Document extract:
-- -- --
On 03/10/11 16:28, Stuart Henderson wrote:
> good find.
> 
> after reading posix 2008 on this it isn't clear to me what is
> specified, but GNU m4 is clear in the documentation that _they_
> apply it non-recursively.
> 
> http://pubs.opengroup.org/onlinepubs/9699919799/utilities/m4.html
> http://www.gnu.org/software/m4/manual/html_node/Translit.html
> 
> so imo we definitely want this for -g mode and need to consider
> carefully whether to do it always (in which case the comment above
> the start of map(), which explains why this is done, would also
> need adjusting).
> 
> the following from MirOS may also be of interest:
> 
> http://junkpile.org/14.patch "fix trace lineno output for 'macro\n'"
> http://junkpile.org/15.patch "let 'errprint' in 'm4 -g' mode behave like GNU"
> http://junkpile.org/16.patch "fix another line number problem"
> 
> i'll try and have a play with this and hopefully Marc will
> have some time to look at it soon.
> 
> 
Hi,

xenocara build completed, no issue introduced there, also rebuilt a number of 
ports.

Checking the info m4 on OpenBSD looks to be the same as gnu m4 manual page for
translit. According to the last example does not do recursion

"translit(`abcdef', `aabdef', `bcged')

The final example shows that `a' is mapped to `b', not `c'; the resulting `b' is
not further remapped to `g'; the `d' and `e' are swapped, and the `f' is
discarded."


"translit(`+,-12345', `+--1-5', `<;>a-c-a')

This fails to give the correct reasult on OpenBSD a-c-a expected to be
equivalent to abcba, -a on the end is treated as -a." Back to back ranges not
implemented yet.

I think the info m4 examples should be in the regression tests. All but the back
to back range worked (-g only gnu), with the updated version attached, I have
fixed that as below, result from test m4 vs gm4 as per m4 info.

$ sh test_translit.sh
[HAVE_abc def h/]   [HAVE_abc def h/]
[HAVE_abc~def~h/]   [HAVE_abc~def~h/]
[HAVE_abc/def~h/]   [HAVE_abc/def~h/]
[HAVE_abc/def;h/]   [HAVE_abc/def;h/]
[HAVE_ABC/def;h/]   [HAVE_ABC/def;h/]
[HAVE_ABCZdef;hZ]   [HAVE_ABCZdef;hZ]
ABCDEFGHIJ          ABCDEFGHIJ
ABCDEFGHIJ          ABCDEFGHIJ
ABC-0980-ZYX        ABC-0980-ZYX
ABC-0980-ZYX        ABC-0980-ZYX
s not nix           s not nix
GNUS NOT UNIX       GNUS NOT UNIX
tmfs not fnix       tmfs not fnix
<;>abcba            <;>abcba
bgced               bgced

I will have a look at the patches.

Regards

Nigel Taylor




Index: usr.bin/m4/eval.c
===================================================================
RCS file: /home/cvs/src/usr.bin/m4/eval.c,v
retrieving revision 1.68
diff -u -p -r1.68 eval.c
--- usr.bin/m4/eval.c   7 Sep 2010 19:58:09 -0000       1.68
+++ usr.bin/m4/eval.c   10 Mar 2011 20:18:56 -0000
@@ -884,21 +884,11 @@ dosub(const char *argv[], int argc)
-- -- --
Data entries
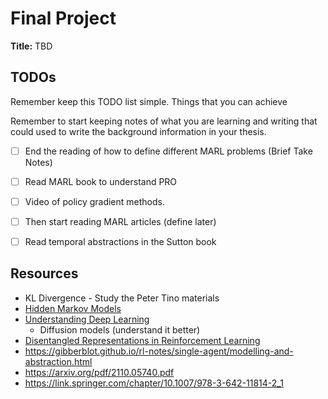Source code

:# Final Project

**Title:** TBD

## TODOs

Remember keep this TODO list simple. Things that you can achieve

Remember to start keeping notes of what you are learning and writing that could used to write the background information in your thesis.

- [ ] End the reading of how to define different MARL problems (Brief Take Notes)
- [ ] Read MARL book to understand PRO
- [ ] Video of policy gradient methods.
- [ ] Then start reading MARL articles (define later)
- [ ] Read temporal abstractions in the Sutton book


## Resources

- KL Divergence - Study the Peter Tino materials
- [Hidden Markov Models](https://web.stanford.edu/~jurafsky/slp3/A.pdf)
- [Understanding Deep Learning](https://udlbook.github.io/udlbook/)
    - Diffusion models (understand it better)
- [Disentangled Representations in Reinforcement Learning](https://agents.inf.ed.ac.uk/blog/disentangled-representations-rl/)
- https://gibberblot.github.io/rl-notes/single-agent/modelling-and-abstraction.html
- https://arxiv.org/pdf/2110.05740.pdf
- https://link.springer.com/chapter/10.1007/978-3-642-11814-2_1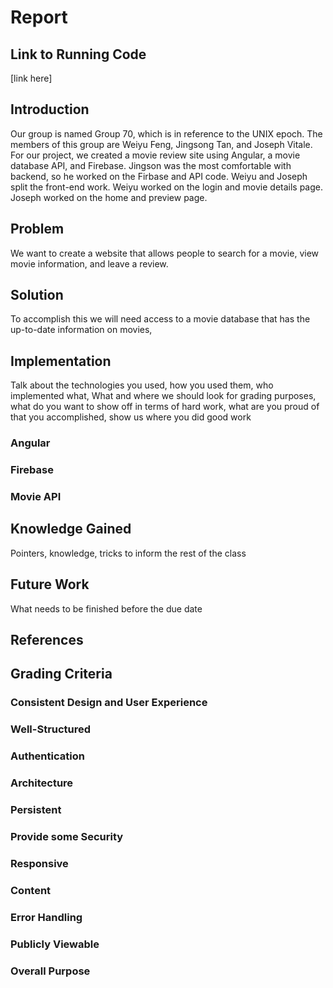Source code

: # Report

## Link to Running Code
[link here]

## Introduction
Our group is named Group 70, which is in reference to the UNIX epoch. The members of this group are Weiyu Feng, Jingsong Tan, and Joseph Vitale. For our project, we created a movie review site using Angular, a movie database API, and Firebase. Jingson was the most comfortable with backend, so he worked on the Firbase and API code. Weiyu and Joseph split the front-end work. Weiyu worked on the login and movie details page. Joseph worked on the home and preview page. 

## Problem
We want to create a website that allows people to search for a movie, view movie information, and leave a review. 

## Solution
To accomplish this we will need access to a movie database that has the up-to-date information on movies, 

## Implementation
Talk about the technologies you used, how you used them, who implemented what, What and where we should look for grading purposes, what do you want to show off in terms of hard work, what are you proud of that you accomplished, show us where you did good work
### Angular
### Firebase
### Movie API

## Knowledge Gained
Pointers, knowledge, tricks to inform the rest of the class

## Future Work
What needs to be finished before the due date

## References

## Grading Criteria
### Consistent Design and User Experience  
### Well-Structured 
### Authentication 
### Architecture
### Persistent 
### Provide some Security
### Responsive 
### Content
### Error Handling
### Publicly Viewable 
### Overall Purpose

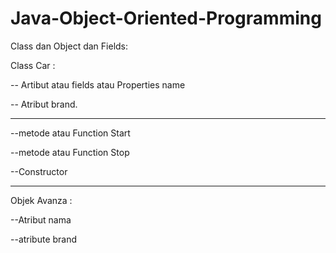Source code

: ﻿# Java-Object-Oriented-Programming

Class dan Object dan Fields:

Class Car :

-- Artibut atau fields atau Properties name

-- Atribut brand.

*************************

--metode atau Function Start

--metode atau Function Stop

--Constructor 

***************************

Objek Avanza :

--Atribut nama

--atribute brand
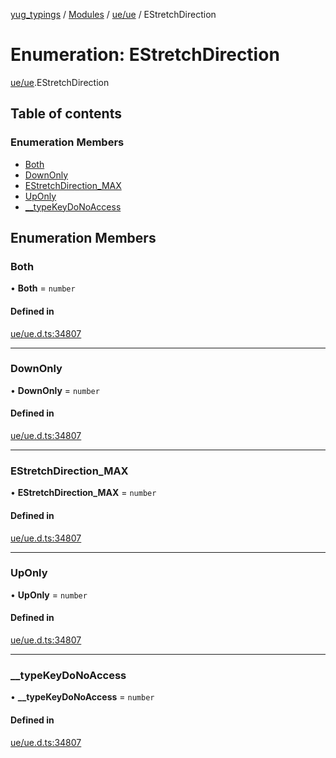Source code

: [yug_typings](../README.md) / [Modules](../modules.md) / [ue/ue](../modules/ue_ue.md) / EStretchDirection

# Enumeration: EStretchDirection

[ue/ue](../modules/ue_ue.md).EStretchDirection

## Table of contents

### Enumeration Members

- [Both](ue_ue.EStretchDirection.md#both)
- [DownOnly](ue_ue.EStretchDirection.md#downonly)
- [EStretchDirection\_MAX](ue_ue.EStretchDirection.md#estretchdirection_max)
- [UpOnly](ue_ue.EStretchDirection.md#uponly)
- [\_\_typeKeyDoNoAccess](ue_ue.EStretchDirection.md#__typekeydonoaccess)

## Enumeration Members

### Both

• **Both** = `number`

#### Defined in

[ue/ue.d.ts:34807](https://github.com/YugMetaverse/yug_typings/blob/25cad34/ue/ue.d.ts#L34807)

___

### DownOnly

• **DownOnly** = `number`

#### Defined in

[ue/ue.d.ts:34807](https://github.com/YugMetaverse/yug_typings/blob/25cad34/ue/ue.d.ts#L34807)

___

### EStretchDirection\_MAX

• **EStretchDirection\_MAX** = `number`

#### Defined in

[ue/ue.d.ts:34807](https://github.com/YugMetaverse/yug_typings/blob/25cad34/ue/ue.d.ts#L34807)

___

### UpOnly

• **UpOnly** = `number`

#### Defined in

[ue/ue.d.ts:34807](https://github.com/YugMetaverse/yug_typings/blob/25cad34/ue/ue.d.ts#L34807)

___

### \_\_typeKeyDoNoAccess

• **\_\_typeKeyDoNoAccess** = `number`

#### Defined in

[ue/ue.d.ts:34807](https://github.com/YugMetaverse/yug_typings/blob/25cad34/ue/ue.d.ts#L34807)
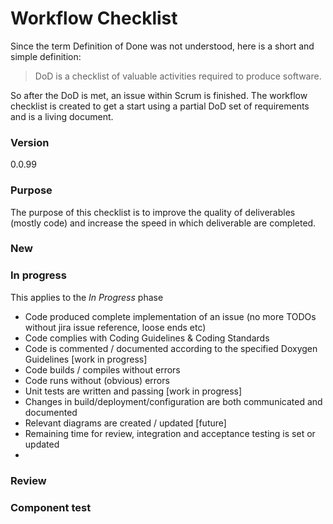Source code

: # Workflow Checklist
Since the term Definition of Done was not understood, here is a short and simple definition:
> DoD is a checklist of valuable activities required to produce software. 

So after the DoD is met, an issue within Scrum is finished.
The workflow checklist is created to get a start using a partial DoD set of requirements and is a living document. 

### Version
0.0.99

### Purpose
The purpose of this checklist is to improve the quality of deliverables (mostly code) and increase the speed in 
which deliverable are completed.

### New

### In progress
This applies to the *In Progress* phase
* Code produced complete implementation of an issue (no more TODOs without jira issue reference, loose ends etc)
* Code complies with Coding Guidelines & Coding Standards
* Code is commented / documented according to the specified Doxygen Guidelines [work in progress]
* Code builds / compiles without errors
* Code runs without (obvious) errors
* Unit tests are written and passing [work in progress]
* Changes in build/deployment/configuration are both communicated and documented
* Relevant diagrams are created / updated [future]
* Remaining time for review, integration and acceptance testing is set or updated
* 

### Review

### Component test

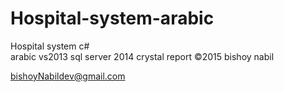 # Hospital-system-arabic
Hospital system c#  
arabic 
vs2013 
sql server 2014
crystal report 
©2015 bishoy nabil 

bishoyNabildev@gmail.com

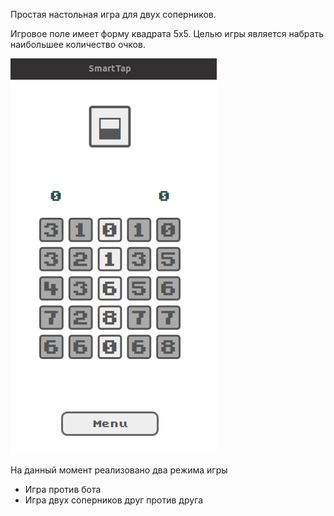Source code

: Простая настольная игра для двух соперников.

Игровое поле имеет форму квадрата 5x5.
Целью игры является набрать наибольшее количество очков. 

![](imgs/game.png)

На данный момент реализовано два режима игры
* Игра против бота
* Игра двух соперников друг против друга

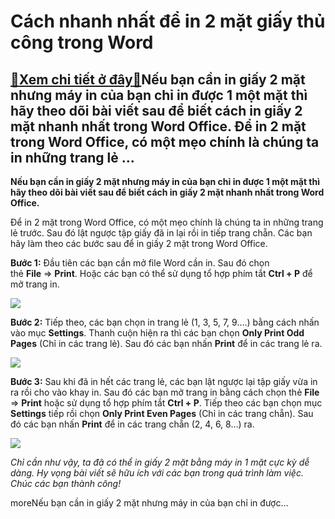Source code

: Cách nhanh nhất để in 2 mặt giấy thủ công trong Word
====================================================

[:gift:Xem chi tiết ở đây:gift:](https://hddtvn.com/cach-nhanh-nhat-de-in-2-mat-giay-thu-cong-trong-word/)Nếu bạn cần in giấy 2 mặt nhưng máy in của bạn chỉ in được 1 một mặt thì hãy theo dõi bài viết sau để biết cách in giấy 2 mặt nhanh nhất trong Word Office. Để in 2 mặt trong Word Office, có một mẹo chính là chúng ta in những trang lẻ …
-------------------------------------------------------------------------------------------------------------------------------------------------------------------------------------------------------------------------------------------

**Nếu bạn cần in giấy 2 mặt nhưng máy in của bạn chỉ in được 1 một mặt thì hãy theo dõi bài viết sau để biết cách in giấy 2 mặt nhanh nhất trong Word Office.**


Để in 2 mặt trong Word Office, có một mẹo chính là chúng ta in những trang lẻ trước. Sau đó lật ngược tập giấy đã in lại rồi in tiếp trang chẵn. Các bạn hãy làm theo các bước sau để in giấy 2 mặt trong Word Office.


**Bước 1:** Đầu tiên các bạn cần mở file Word cần in. Sau đó chọn thẻ **File** => **Print**. Hoặc các bạn có thể sử dụng tổ hợp phím tắt **Ctrl + P** để mở trang in.


[![](https://hddtvn.com/wp-content/uploads/2021/01/MHgGXKV.png)](https://hddtvn.com/wp-content/uploads/2021/01/MHgGXKV.png)


**Bước 2:** Tiếp theo, các bạn chọn in trang lẻ (1, 3, 5, 7, 9….) bằng cách nhấn vào mục **Settings**. Thanh cuộn hiện ra thì các bạn chọn **Only Print Odd Pages** (Chỉ in các trang lẻ). Sau đó các bạn nhấn **Print** để in các trang lẻ ra.


![](https://hddtvn.com/wp-content/uploads/2021/01/Vek5CnR.png)


**Bước 3:** Sau khi đã in hết các trang lẻ, các bạn lật ngược lại tập giấy vừa in ra rồi cho vào khay in. Sau đó các bạn mở trang in bằng cách chọn thẻ **File** => **Print** hoặc sử dụng tổ hợp phím tắt **Ctrl + P**. Tiếp theo các bạn chọn mục **Settings** tiếp rồi chọn **Only Print Even Pages** (Chỉ in các trang chẵn). Sau đó các bạn nhấn **Print** để in các trang chẵn (2, 4, 6, 8…) ra.


![](https://hddtvn.com/wp-content/uploads/2021/01/7nYTTAJ.png)


*Chỉ cần như vậy, ta đã có thể in giấy 2 mặt bằng máy in 1 mặt cực kỳ dễ dàng. Hy vọng bài viết sẽ hữu ích với các bạn trong quá trình làm việc. Chúc các bạn thành công!*


moreNếu bạn cần in giấy 2 mặt nhưng máy in của bạn chỉ in được…

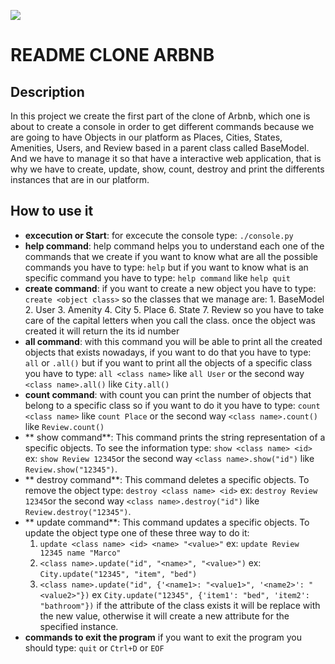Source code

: ![](https://holbertonintranet.s3.amazonaws.com/uploads/medias/2018/6/65f4a1dd9c51265f49d0.png?X-Amz-Algorithm=AWS4-HMAC-SHA256&X-Amz-Credential=AKIARDDGGGOUXW7JF5MT%2F20191112%2Fus-east-1%2Fs3%2Faws4_request&X-Amz-Date=20191112T225437Z&X-Amz-Expires=86400&X-Amz-SignedHeaders=host&X-Amz-Signature=ec34fc29f3a2ec4e194de9ba80cb5132e3d464d9e6b88bd252231eb45a515206)

# README CLONE ARBNB
## Description 
In this project we create the first part of the clone of Arbnb, which one is about to create a console in order to get different commands because we are going to have Objects in our platform as Places, Cities, States, Amenities, Users, and Review based in a parent class called BaseModel. And we have to manage it so that have a interactive web application, that is why we have to create, update, show, count, destroy and print the differents instances that are in our platform.
## How to use it
- **excecution or Start**: 
  for excecute the console type:
  `./console.py`
- **help command**:
  help command helps you to understand each one of the commands that we create
  if you want to know what are all the possible commands you have to type:
  `help`
  but if you want to know what is an specific command you have to type:
  `help command` like `help quit`
- **create command**:
   if you want to create a new object you have to type:
    `create <object class>`
     so the classes that we manage are:
      1. BaseModel
       2. User
        3. Amenity
	 4. City
	  5. Place
	   6. State
	    7. Review
	     so you have to take care of the capital letters when you call the class.
	      once the object was created it will return the its id number
- **all command**:
   with this command you will be able to print all the created objects that exists
    nowadays, if you want to do that you have to type:
     `all` or `.all()`
      but if you want to print all the objects of a specific class you have to type:
       `all <class name>` like `all User` or the second way `<class name>.all()` like `City.all()`
- **count command**:
  with count you can print the number of objects that belong to a specific class
  so if you want to do it you have to type:
  `count <class name>` like `count Place` or the second way `<class name>.count()` like `Review.count()`
- ** show command**:
  This command prints the string representation of a specific objects. To see the information type:
  `show <class name> <id>` ex: `show Review 12345`or the second way `<class name>.show("id")` like `Review.show("12345")`.
- ** destroy command**:
  This command deletes a specific objects. To remove the object type:
  `destroy <class name> <id>` ex: `destroy Review 12345`or the second way `<class name>.destroy("id")` like `Review.destroy("12345")`.
- ** update command**:
  This command updates a specific objects. To update the object type one of these three way to do it:
  1. `update <class name> <id> <name> "<value>"` ex: `update Review 12345 name "Marco"`
  2. `<class name>.update("id", "<name>", "<value>")` ex: `City.update("12345", "item", "bed")`
  3.  `<class name>.update("id", {'<name1>: "<value1>", '<name2>': "<value2>"})` ex `City.update("12345", {'item1': "bed", 'item2': "bathroom"})`
   if the attribute of the class exists it will be replace with the new value, otherwise it will create a new attribute for the specified instance.
- **commands to exit the program**
   if you want to exit the program you should type:
    `quit` or `Ctrl+D` or `EOF`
-- -- --
Things to do:
1. In the m4 thread, what reason is given for the translit example with `<;>a-c-a' failing on OpenBSD?
2. Please answer these questions on the m4 thread:
(a) Which build completed with no issue introduced?
(b) According to its documentation, how does GNU m4 apply translit?
(c) Who does Stuart hope will have time to look at this soon?
3. Update the stretch of the m4 thread from "I think the" through "per m4 info.", putting "test suite" in place of "regression tests".

Answers by task:
1. Back-to-back ranges were not yet implemented on OpenBSD. As a result, "a-c-a" did not work out to abcba: the "-a" at the end was treated as a literal "-a".

2.
(a) The xenocara build.
(b) Non-recursively.
(c) Marc.

3.
I think the info m4 examples should be in the test suite. All but the back
to back range worked (-g only gnu), with the updated version attached, I have
fixed that as below, result from test m4 vs gm4 as per m4 info.